Github user MLnick commented on the pull request:
https://github.com/apache/incubator-spark/pull/575#issuecomment-35015689
I guess we should discuss on the JIRA ideally, but most of the discussion
seems to be here. So I'll comment here.
I've chimed in before in the original PR - at the time I advocated for
Breeze or mahout-math (with the new Scala DSL potentially).

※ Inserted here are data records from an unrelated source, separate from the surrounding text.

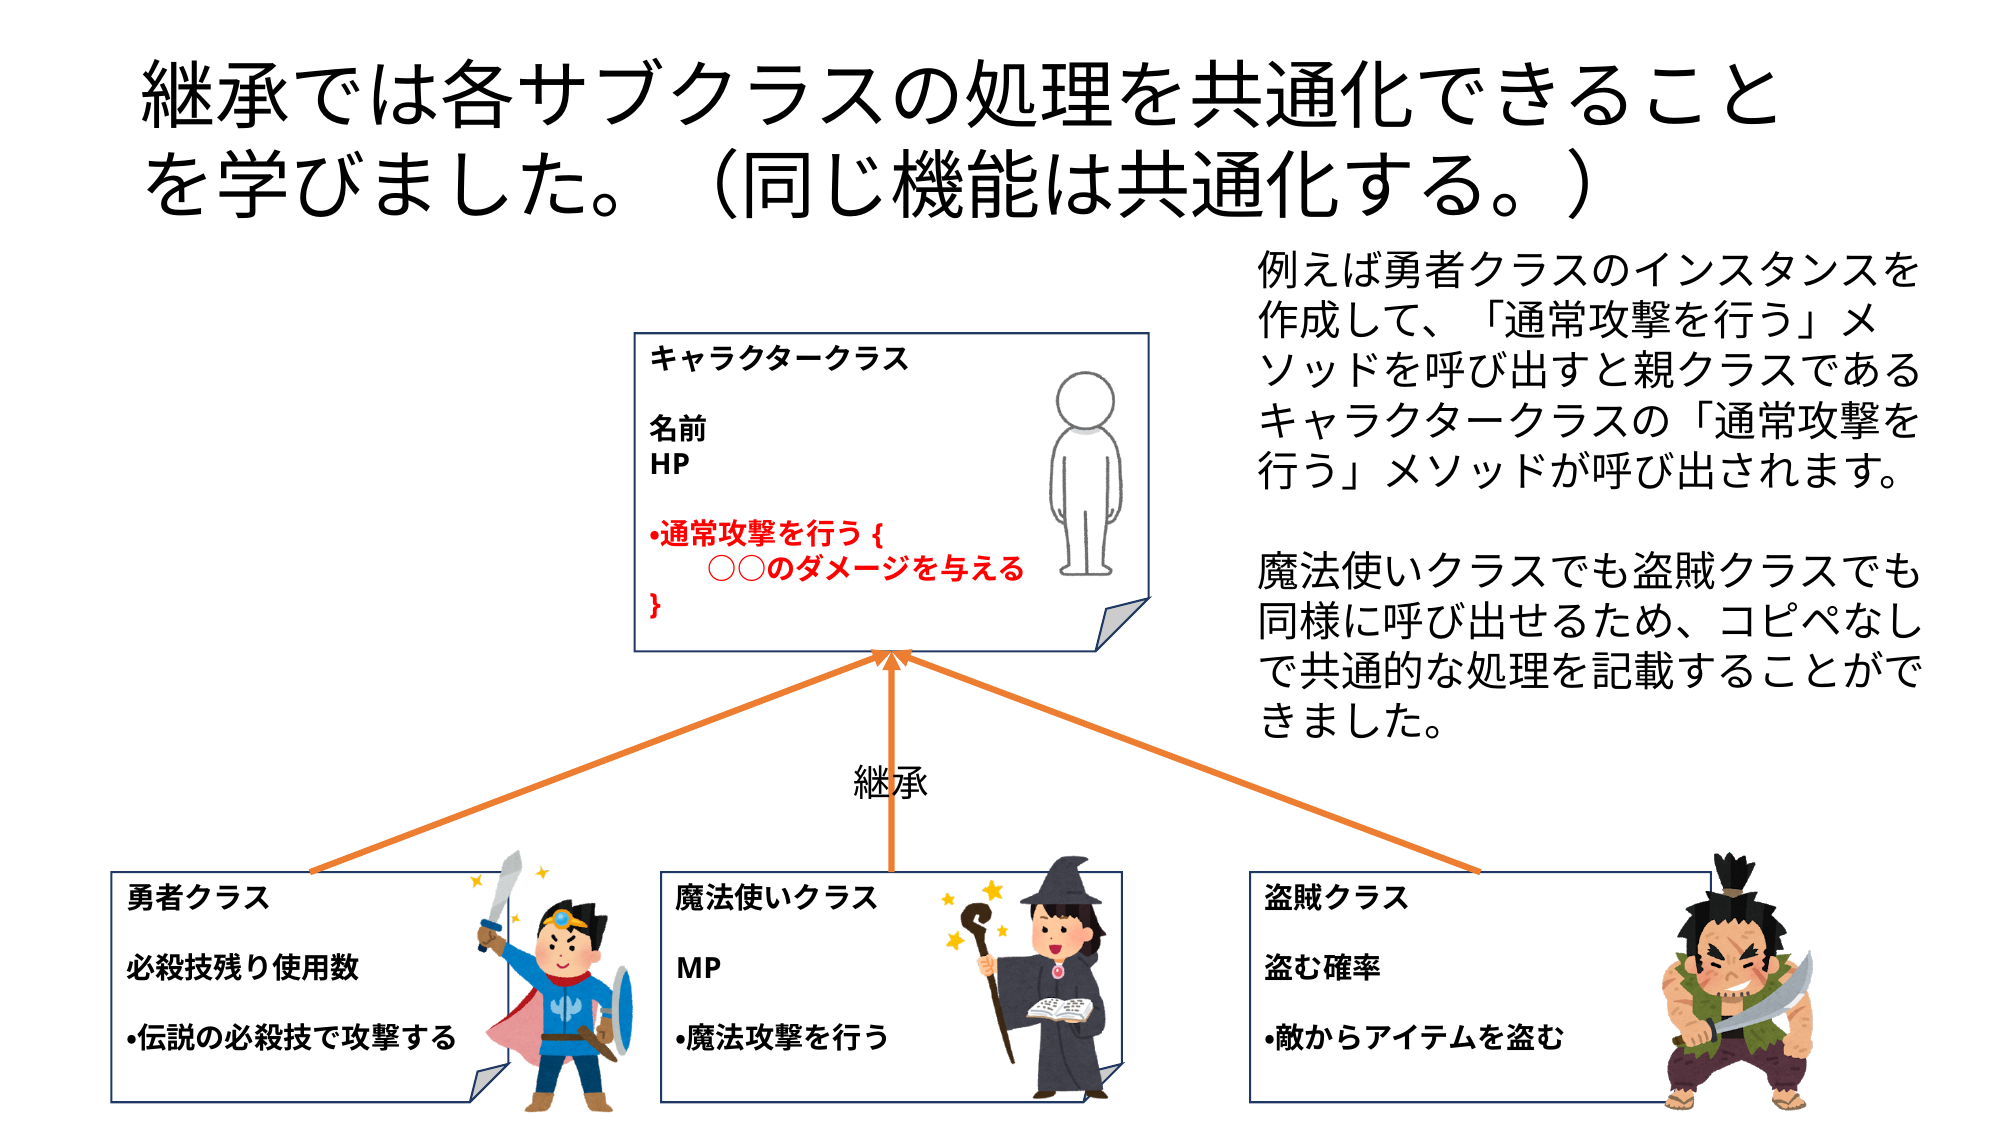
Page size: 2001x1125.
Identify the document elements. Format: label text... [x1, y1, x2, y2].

picture [933, 873, 1136, 1107]
text_box 勇者クラス 必殺技残り使用数 ・伝説の必殺技で攻撃する [110, 871, 449, 1104]
text_box 盗賊クラス 盗む確率 ・敵からアイテムを盗む [1249, 871, 1645, 1104]
picture [1645, 847, 1826, 1118]
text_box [309, 651, 891, 873]
text_box 継承では各サブクラスの処理を共通化できることを学びました。（同じ機能は共通化する。） [125, 39, 1817, 235]
text_box 魔法使いクラス MP ・魔法攻撃を行う [660, 873, 933, 1104]
picture [1011, 366, 1163, 582]
picture [449, 873, 658, 1118]
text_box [891, 651, 1481, 873]
text_box キャラクタークラス 名前 HP ・通常攻撃を行う{ ○○のダメージを与える } [633, 332, 1152, 651]
text_box 例えば勇者クラスのインスタンスを作成して、「通常攻撃を行う」メソッドを呼び出すと親クラスであるキャラクタークラスの「通常攻撃を行う」メソッドが呼び出されます。 魔法使いクラスでも盗賊クラスでも同様に呼び出せるため、コピペなしで共通的な処理を記載することができました。 [1242, 236, 1945, 752]
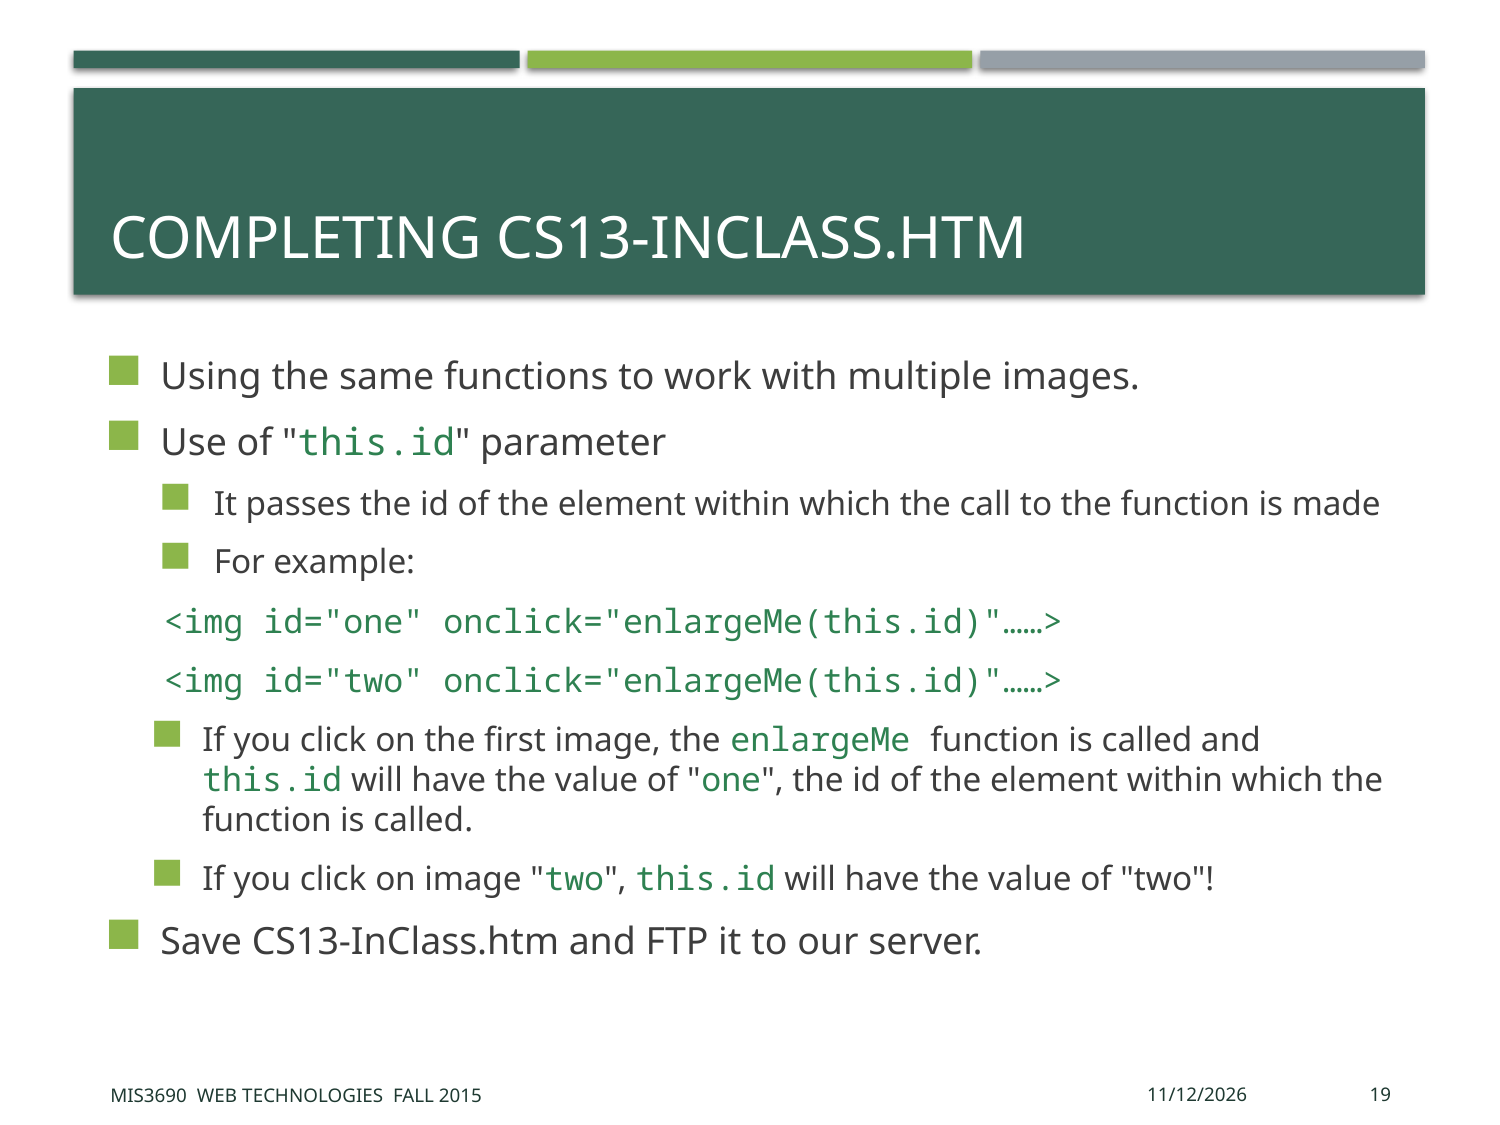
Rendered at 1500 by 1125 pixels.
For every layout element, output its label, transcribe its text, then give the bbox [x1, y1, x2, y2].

title Completing CS13-Inclass.htm [95, 99, 1406, 278]
footer MIS3690 Web Technologies Fall 2015 [95, 1064, 895, 1125]
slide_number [911, 1065, 1262, 1125]
slide_number 19 [1279, 1065, 1406, 1125]
list Using the same functions to work with multiple images. Use of "this.id" parameter It passes the id of the element within which the call to the function is made For example: <img id="one" onclick="enlargeMe(this.id)"……> <img id="two" onclick="enlargeMe(this.id)"……> If you click on the first image, the enlargeMe function is called and this.id will have the value of "one", the id of the element within which the function is called. If you click on image "two", this.id will have the value of "two"! Save CS13-InClass.htm and FTP it to our server. [95, 344, 1406, 1038]
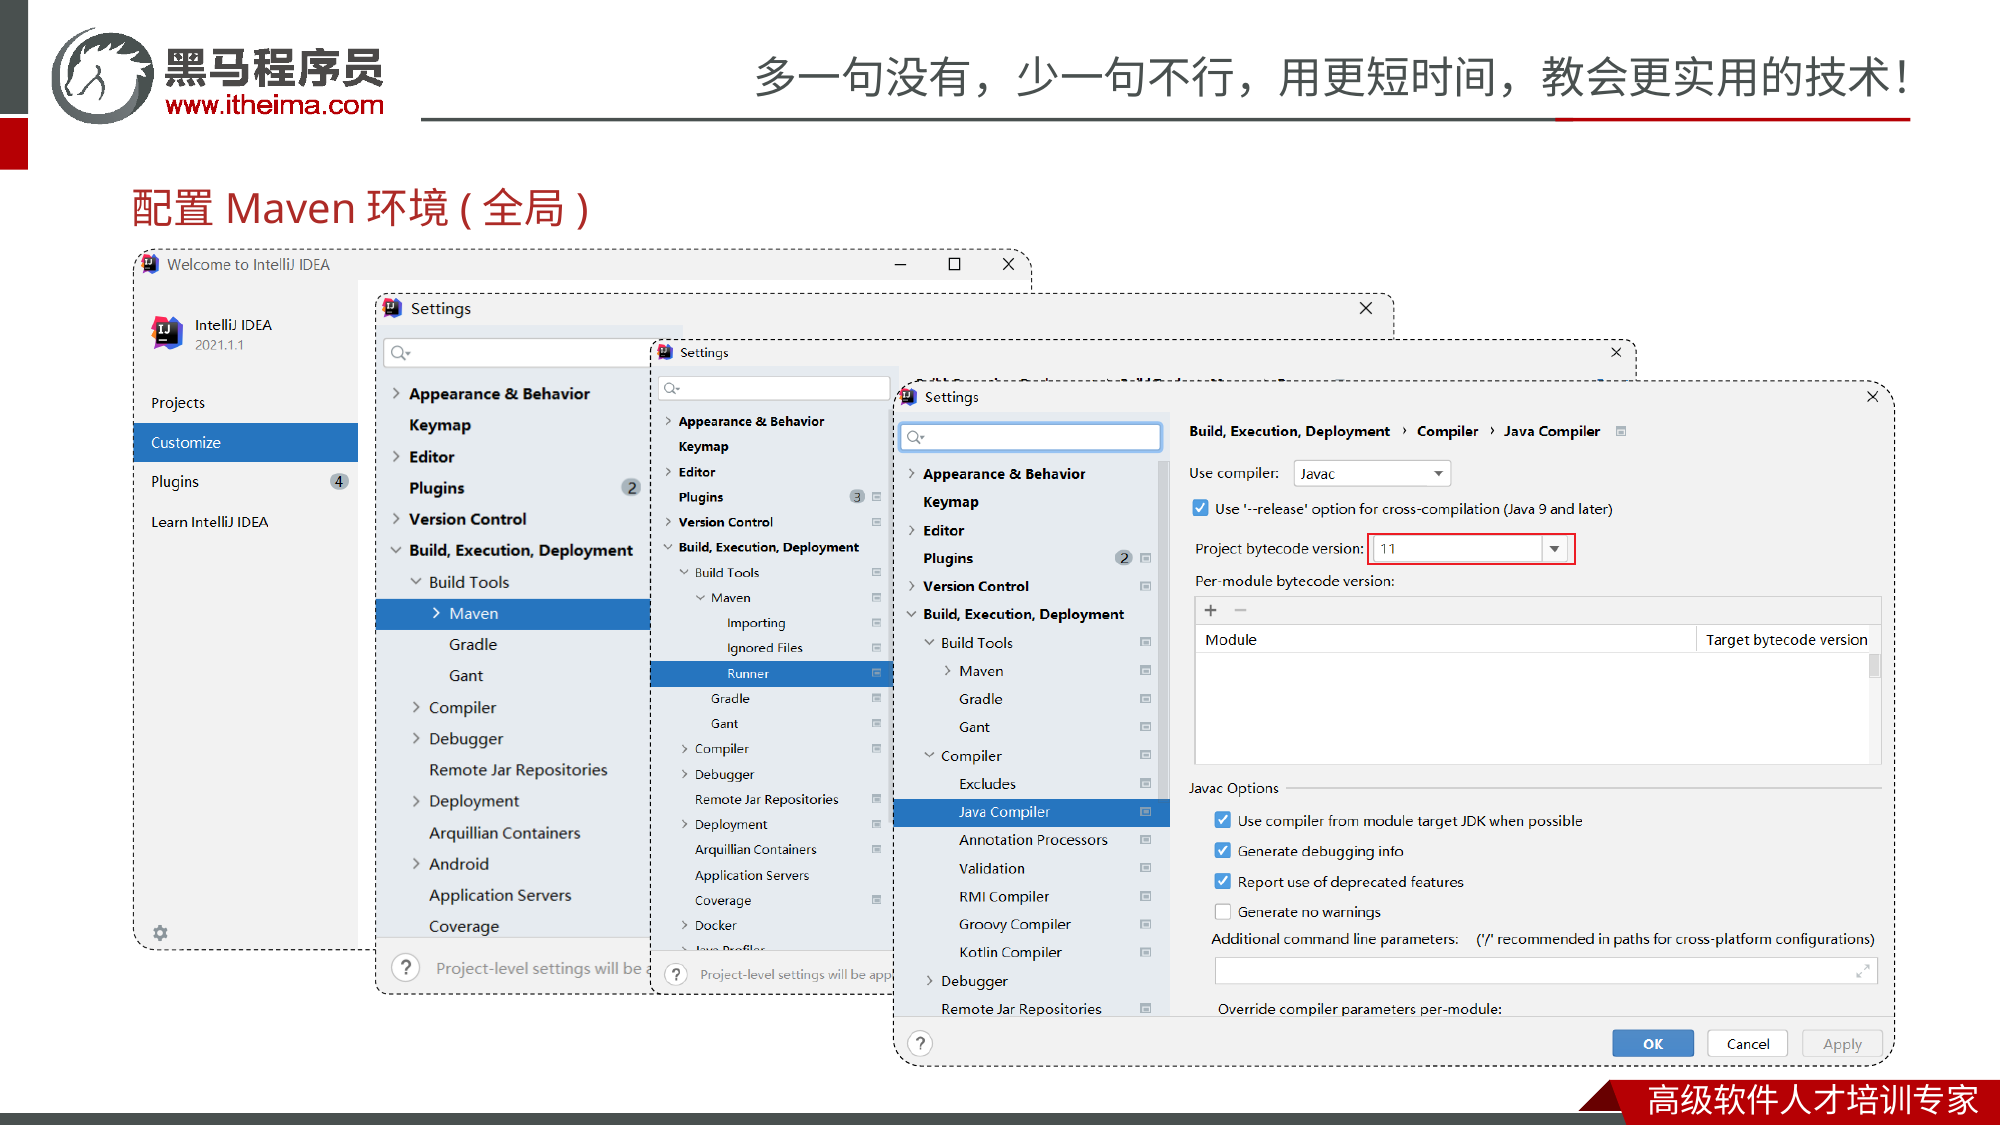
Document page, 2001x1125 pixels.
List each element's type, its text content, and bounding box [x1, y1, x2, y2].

picture [133, 248, 1895, 1067]
title 配置Maven环境(全局) [116, 164, 1880, 250]
picture [50, 26, 384, 125]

I still advocate for Breeze on the basis that it's a Scala project in the
data / ML community, and I believe that it's a great base project that the
Scala community should support. Yes it may need some bug fixes and performance
enhancements but with netlib-java at its core it should be able to be
performant. If there's going to be effort put into Spark sparse matrix code why
not have all involved put effort into improving Breeze and making it Scala's
numpy? As evidenced above, there may well be some easy win performance
enhancements that can be achieved and @dlwh will I'm sure help in making a
release when Spark would want to merge.
I again raise the point that maintaining a lot (any?) of matrix algebra
code should not be a goal for Spark MLlib. While mahout-math is a highly
commendable project I think the weight of maintenance of such a library on the
project and committers is clear.
If Breeze is not an option because of implicit-related slowness etc, and
mahout-math is not an option for whatever reason, then how about MTJ
(https://github.com/fommil/matrix-toolkits-java)? It's updated a lot in recent
times, is based on netlib-java with native support, and outperforms JBLAS. Its
pure Java performance is decent and could be wrapped in a lightweight DSL (like
Dmitriy's mahout-math effort). The API is decent. It has sparse matrix and
vector support.
For distributed ML all that is really needed 90% of the time is dense
vectors, dense matrices and sparse vectors (with dot product, element-wise
stuff, solvers for things like ALS and possibly the odd matrix multiply). It is
true that the sparse features missing are fairly lightweight so ultimately it
doesn't much matter what is chosen so long as its consistent, reasonably
performant and APIs are clean and simple as possible.